Food Safety Management Plans
Structured documentation outlining processes, controls, and evaluations to ensure food products are safe for consumption and comply with regulatory standards. These plans incorporate assessments of chemical, microbial, and allergenic risks.
Knowledge Graphs
Structured networks that represent relationships between entities; such as ingredients, allergens, or contaminants, helping AI reason about risk pathways and regulatory linkages.
Large Language Models (LLMs)
AI systems trained on extensive text data that can interpret, summarise, and generate natural language. In food safety and assurance, they could be used to process regulatory documents, inspection records, and policy guidance.
Machine Learning (ML)
A core approach in AI where models learn from data to detect patterns and make predictions or decisions, used widely across safety assessment, document analysis, and image inspection.
Multimodal AI
AI systems capable of processing and integrating multiple data types, such as text, tables, images, and numerical values. This is especially useful in contexts where data is fragmented or presented in different formats.
Natural Language Processing (NLP)
A subfield of AI focused on understanding and interpreting human language potentially used to extract insights from farm records, safety reports, or multilingual documents.
Optical Character Recognition (OCR)
Technology that converts scanned, printed, or handwritten text into machine-readable data, allowing AI systems to work with legacy forms or paper-based documentation.

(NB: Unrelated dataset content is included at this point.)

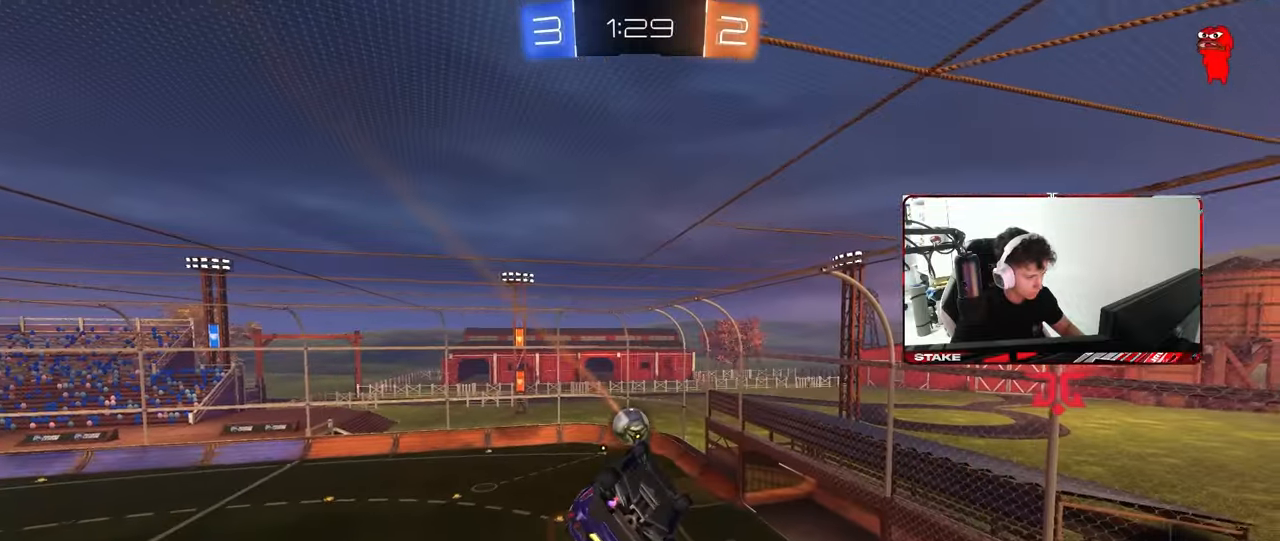
{"keys": ["a", "s", "shift"], "mouse": ["left"], "mouse_move": "still", "events": [[50, "shift", "down"], [50, "w", "up"], [250, "w", "down"], [383, "w", "up"], [483, "s", "down"]]}
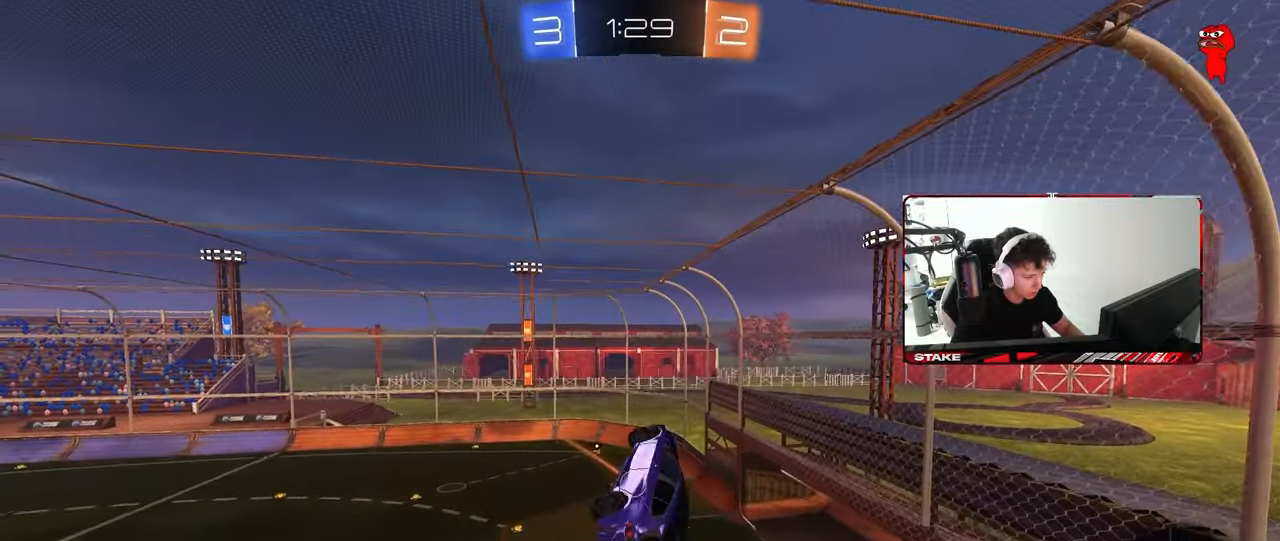
{"keys": ["a"], "mouse": ["left"], "mouse_move": "still", "events": [[33, "shift", "up"], [67, "a", "up"], [67, "d", "down"], [167, "a", "down"], [167, "d", "up"], [217, "shift", "down"], [267, "s", "up"], [450, "shift", "up"]]}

Retrieval-Augmented Generation (RAG)
A method where AI retrieves relevant external documents before generating a response, ensuring outputs are grounded in verifiable sources such as regulations or guidance notes. For example, if asked, “What are the UK import requirements for soft cheeses?”, a RAG-enabled system would first retrieve current FSA or border import guidelines, then generate a response based specifically on that content, thereby reducing the risk of error or hallucination.
Rule-Based Systems
AI tools that operate using fixed logic rules (e.g., “if X and Y occur, trigger a warning”), providing predictable outputs and supporting regulatory logic or protocol adherence.
Shelf-Life Data
Information generated from studies that determine how long a food product remains safe and
of acceptable quality under defined storage conditions. Critical for labelling, safety assessments, and regulatory compliance.
Third-Party Certification and Assurance
Independent verification processes where external bodies assess farms or food businesses against specific standards related to food safety, environmental protection, and good agricultural and processing practices.
Traceability
The ability to track the history, application, or location of a food product through all stages of production, processing, and distribution. Essential for rapid response to food safety incidents and regulatory compliance.